A note: These issues/logs only affected the cold nodes, transform nodes, and ml nodes. The content/hot nodes and warm nodes of the cluster did not have these timeout issues.

It's a bit wasteful but I wouldn't expect it to have any bad effects beyond the noise in the logs.

Certainly some kind of overload situation, maybe on the masters or maybe on the ML nodes (or maybe the network between them). Hard to say from these tiny fragments of logs for sure, although even full logs might not be very helpful, typically you need to grab stack dumps or profiles while things are going wrong.

I opened a bug report about the join loop.

Yeah, unfortunately didn't think of running a heap dump on the offending ML node before rebooting it, but I will make sure to note that for future issues.

Regarding logs, I have all logs from the cluster from INFO -> FATAL + the default audit logs, so if you think anything could be useful, I should definitely be able to provide it.

Looking at the resource usage graphs, it looks like right before the issue, Rack 1 Controller 0 (original elected master) CPU spiked, before metrics stop being collectable:

After the metrics started working, Rack 5 Controller 0 appears to have taken over as elected, with a higher CPU usage than before:

So, I suspect that the Rack 1 Controller 0 got overloaded and stopped responding, causing a new election of Rack 5 controller 0

Sure, I'll take a look at the logs in case anything obvious jumps out. Would you share them on https://gist.github.com?
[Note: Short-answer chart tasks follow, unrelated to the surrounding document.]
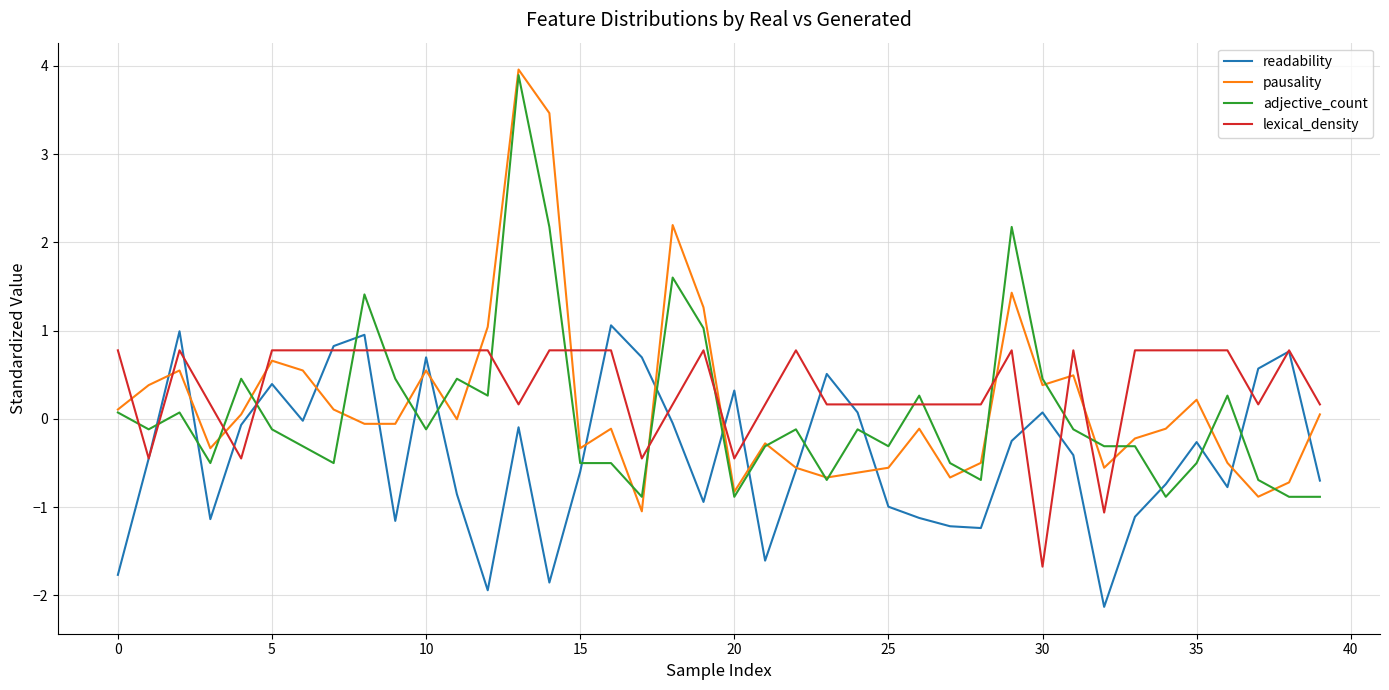

After their last crossing, which series has the higher values: readability or adjective_count?

readability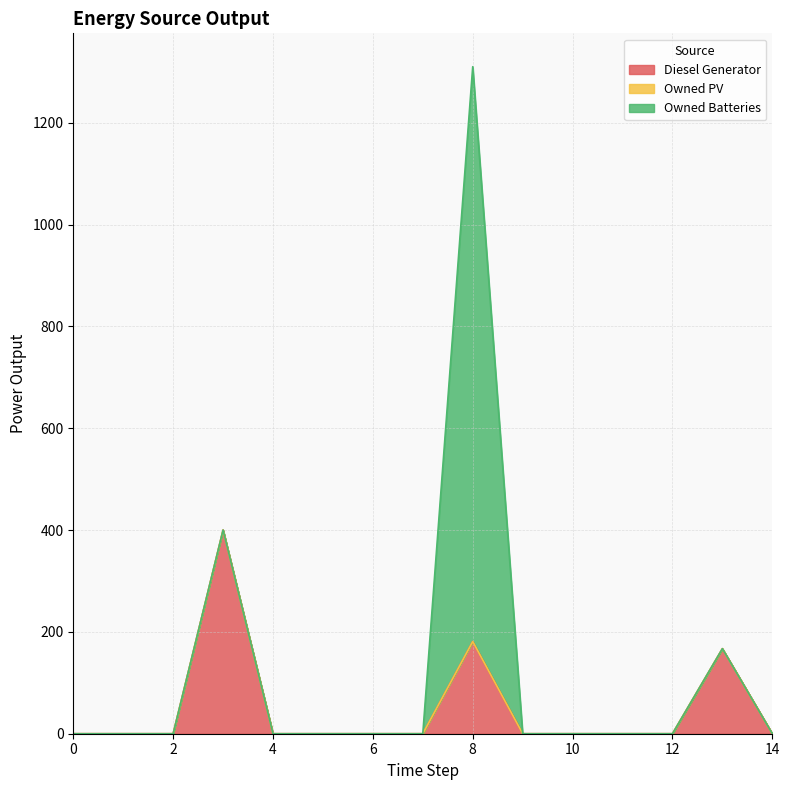

Count the number of data series in this chart.

3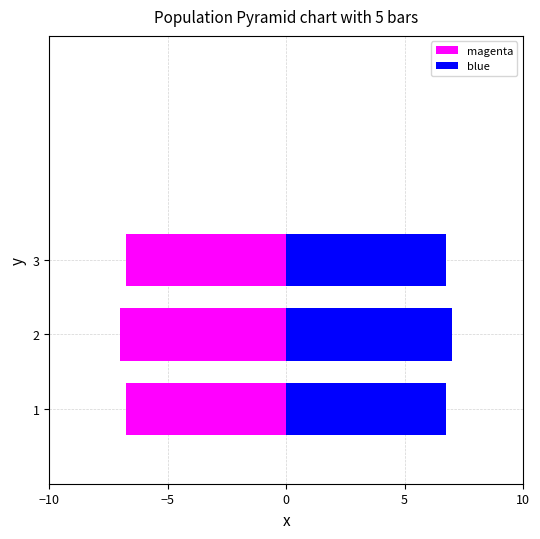

What is the difference between the second highest and minimum values in the 50% (left) series?

0.2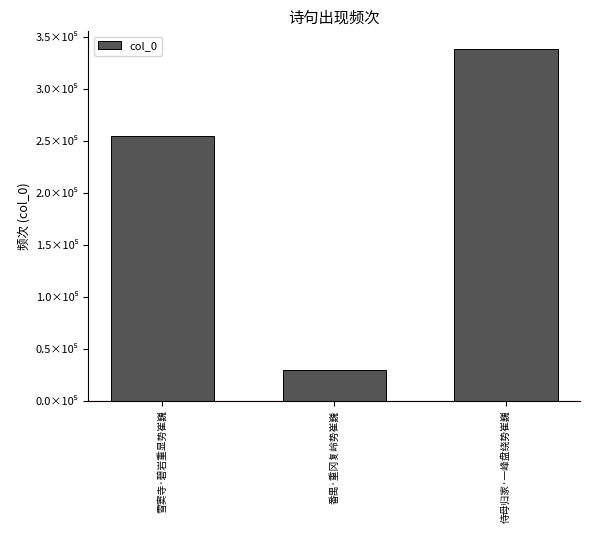

Does the chart contain any negative values?

No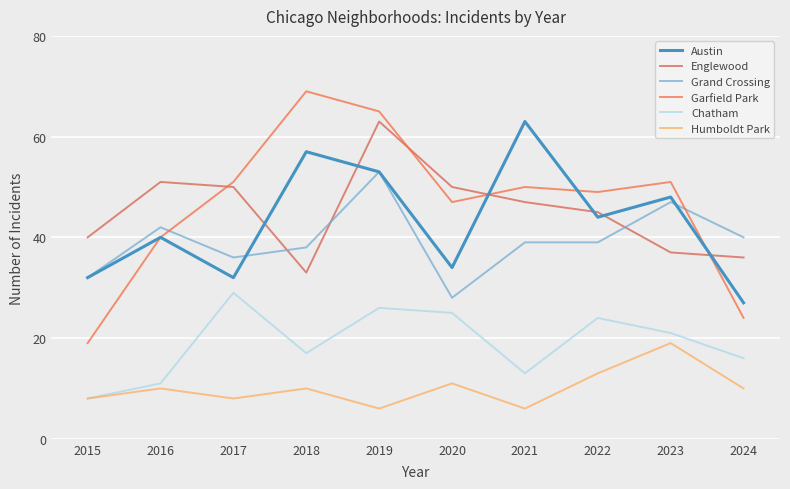

What is the difference between the maximum and minimum values in the Chatham series?

21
Hi @DavidTurner gist doesn't like the size of the logs (~36k event, ~250mb size). Any place I could upload the logs/a zip of the logs? (Excluding audit events which are literally 1 million events in the issue timeframe).

Note: I can also open a ticket with support if you think that is a better route.

Yes at that scale a support ticket might be best.

Will do, thanks for the help.

Btw, following back up on the original post. Does that setting work with searchable snapshots, or is there currently no way to delay re-allocation for them?

It only affects replicas, but typically you don't have replicas for searchable snapshots. If you did, it would work on them.

Ok, thanks, would it make sense to open a feature request for something like this?

This topic was automatically closed 28 days after the last reply. New replies are no longer allowed.